Borderland heritage and tourism
Research on tourism and on representations of cultural heritage, focusing the often complex conditions in the borderlands of northern and Central Europe, is a focus area of the Northern Studies Research Group. In 2017, we concluded and published based on three externally funded projects in this line of work
Arctic nature, with its wildlife and winter experiences, its open landscapes, fragile environment and enigmatic phenomena like the northern lights, constitutes the main fascination and economic driver of northern tourism today. In the BTN project (Norwegian-Russian Network in Northern Tourism Development and Education), we emphasized the cultural qualities of the high north. To the general traveler this has so far mainly been identified with indigenous traditions.
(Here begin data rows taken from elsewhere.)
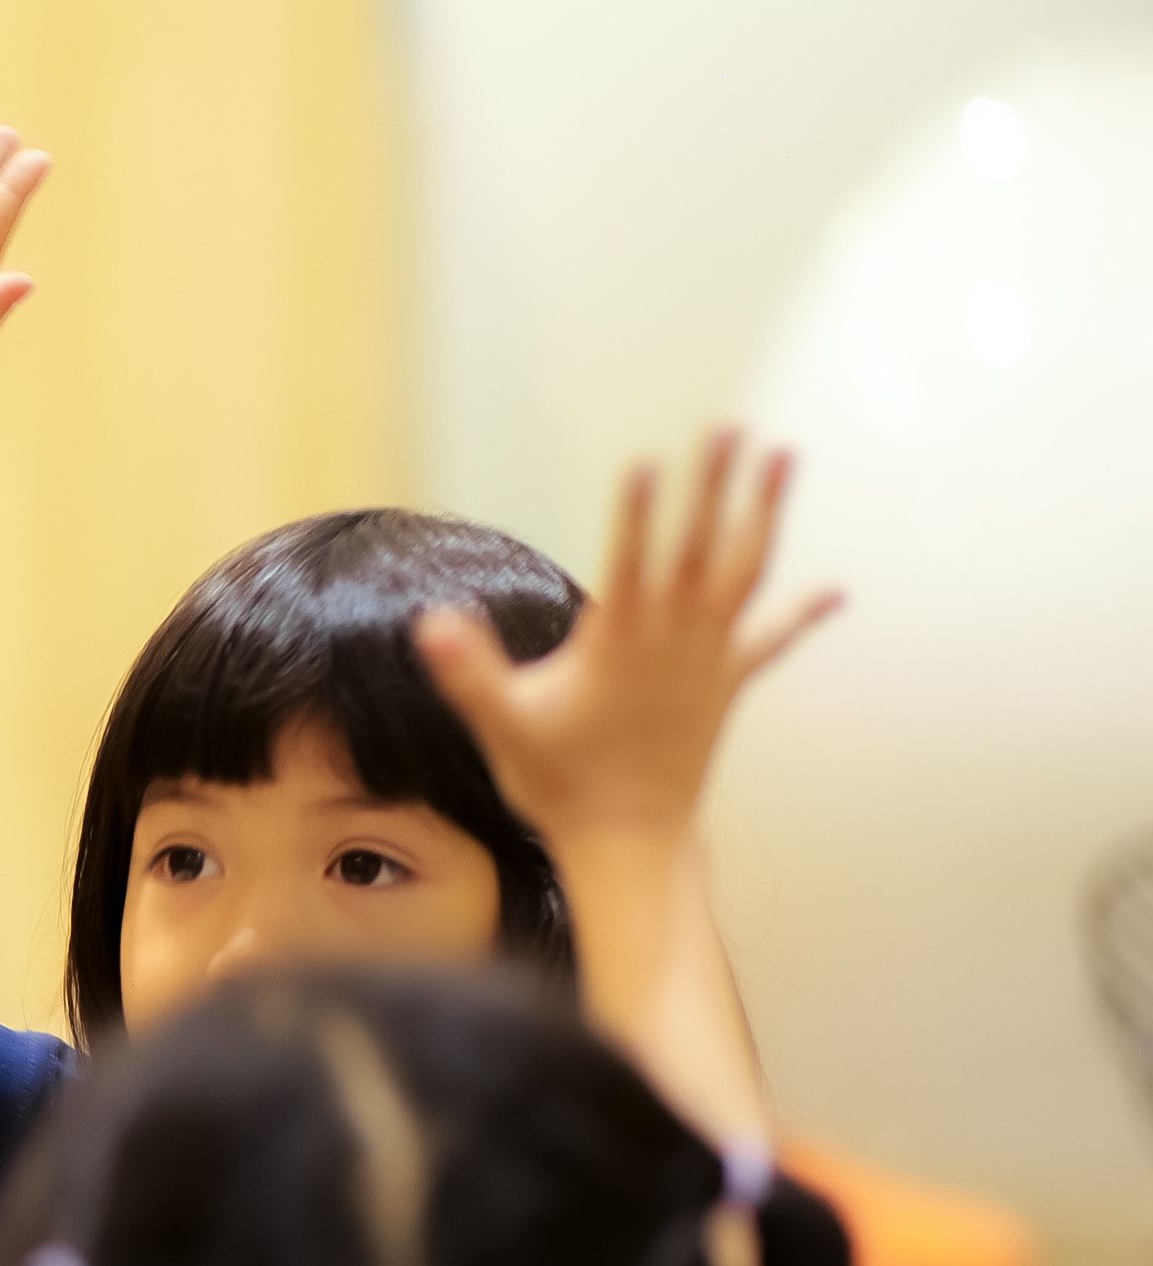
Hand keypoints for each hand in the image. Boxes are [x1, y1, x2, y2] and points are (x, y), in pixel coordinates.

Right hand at [415, 428, 840, 855]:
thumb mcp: (504, 724)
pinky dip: (802, 612)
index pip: (631, 564)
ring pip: (747, 573)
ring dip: (764, 512)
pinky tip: (833, 590)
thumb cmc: (560, 781)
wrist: (629, 840)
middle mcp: (677, 643)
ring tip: (783, 454)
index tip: (644, 461)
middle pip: (703, 548)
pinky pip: (771, 637)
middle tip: (727, 426)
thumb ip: (470, 671)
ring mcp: (710, 660)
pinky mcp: (728, 683)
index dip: (637, 514)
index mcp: (622, 646)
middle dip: (714, 485)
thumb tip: (432, 621)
This was considered by the BTN project, which also featured other, less well-known cultural components in the high north, to test their interest to a wider circle of tourists and visitors in the European sector of Northern Russia and Scandinavia. The project was sponsored by the Norwegian Barents Secretariat.
Summer schools – facilitating authentic experiences for visitors to complex heritage sites
The ideas and networks resulting from the BTN project is an inspiration for developing future summer schools aimed for university students with various educational specialization. This includes tourism management and marketing, historians studying socio-cultural divers heritage, exhibition producers and curators of museum, and IT communicators. Pilot-projects have been run in Norwegian-Russian partnerships emphasizing industrial heritage in the Urals (2016) and in a summer schools at Solovki in the White Sea (2017). Partners in this were colleagues at UiT AUN main Campus in Tromsø and at the Higher School of Economics in St. Petersburg. This Russian departmental partnership is now put on hold in line with sanctions resulting from Russia's war of aggression in Ukraine.
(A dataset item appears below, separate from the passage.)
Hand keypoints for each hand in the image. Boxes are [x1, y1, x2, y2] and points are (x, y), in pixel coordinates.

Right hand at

Case studies brings comparative perspectives to the professional training in northern tourism, student’s experiences from complex sites and routes elsewhere are important. Of course such are found many places globally, close at hand in the Baltic Region and in the borderlands of Central Europe.
EEA Norway Grant funded exchange of North Norwegian CBC experiences with Slovakia and Ukraine
Over the last decades, cross-border collaboration (CBC) in the Norwegian-Russian-Finnish and Swedish subarctic borderlands have exhibited several successful joint undertakings. This has draws strength from a long regional tradition of cross-border business and people-to-people partnerships, combined with financial support for bottom-up initiatives from the Barents Euroarctic Region CBC funding. Contemporary Barents regional project have always been based on clear bilaterally or multilaterally formal endorsement. Proactive borderland development and good knowledge-based international relations have been part of the so-called High North Strategy of the present and previous Norwegian governments. This has fostered success in bilateral state institutional as well as SME partnerships, facilitating e.g. cross-border shopping and recreation between esp. Norway, Finland and the Russian Federation.
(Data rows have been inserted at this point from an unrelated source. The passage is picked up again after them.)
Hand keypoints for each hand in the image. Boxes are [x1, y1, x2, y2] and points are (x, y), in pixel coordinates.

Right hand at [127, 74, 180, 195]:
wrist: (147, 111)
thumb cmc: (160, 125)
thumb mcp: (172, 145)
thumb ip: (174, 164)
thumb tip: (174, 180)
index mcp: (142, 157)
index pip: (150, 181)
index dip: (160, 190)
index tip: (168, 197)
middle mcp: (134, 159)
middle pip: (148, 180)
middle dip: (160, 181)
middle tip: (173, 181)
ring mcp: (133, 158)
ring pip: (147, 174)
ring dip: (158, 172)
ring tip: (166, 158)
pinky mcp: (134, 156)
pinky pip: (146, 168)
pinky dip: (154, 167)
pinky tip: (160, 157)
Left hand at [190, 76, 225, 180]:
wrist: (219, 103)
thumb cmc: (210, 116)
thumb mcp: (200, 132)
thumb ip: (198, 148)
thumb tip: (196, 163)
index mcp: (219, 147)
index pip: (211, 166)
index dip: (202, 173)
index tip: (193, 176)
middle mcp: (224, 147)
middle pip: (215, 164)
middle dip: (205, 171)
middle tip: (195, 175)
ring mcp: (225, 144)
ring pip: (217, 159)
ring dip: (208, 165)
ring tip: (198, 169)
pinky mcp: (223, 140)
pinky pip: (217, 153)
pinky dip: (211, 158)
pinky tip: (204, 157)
Some of the policies applied in this work have been part of, or built from models found in, the European integration processes – e.g. in the Schengen border regimes. Both similarities and differences are found while comparing the Norwegian-Russian border management experiences with those from other Schengen borders in Europe. This has inspired release of major Norwegian funding to Central European EU members and their closest neighbors as a condition for Norway’s access to its exclusive economic area (EEA). In 2014-17, UiT AUN Campus Alta joined as Norwegian partner two successful applicants for this funding in Slovakia, the Research Centre of the Slovak Foreign Policy Association, Bratislava and the Municipality of Michalovce a border town with expanding economic ties to the town of Uzhgorod in Transcarpathia, the westernmost region of Ukraine.
The partners of the project included in Ukraine: Transcarpathian Agency for Investments, Innovations and Development, Centre for Development Innovation, Investment and Tourism of the town of Uzhgorod; in Slovakia: Zemplin Regional Tourism Organization and the municipality of Michalovce; in Norway: UiT the Arctic University of Norway, (IRNS) at Kirkenes.
UiT AUN at Kirkenes provided advice and external evaluation to this highly applied CBC project between Slovakia and Ukraine involving both the business and public sectors. The EEA Norway Grant funding made possible the production of socio-economic and cultural quality contents, which were disseminated in digitalize formats based on partly innovative communication technologies. Outlets included traditional travel information offices, free brochures, information-kiosk, websites and open Wi-Fi town-nets. It all facilitates visitors’ logistic, accommodation, shopping and leisure experiences. The towns involved in the project have key position within the regions in question, where, before the implementation of this project, multilingual information for travelers was largely absent. This project was successful in promoting access to socio-politically representative narratives on the partly contested historical and cultural heritage of the Transcarpathian region and its neighbors. The CBC project also counteracted the economic, social and language disparities of this border region of the EEA and of EU.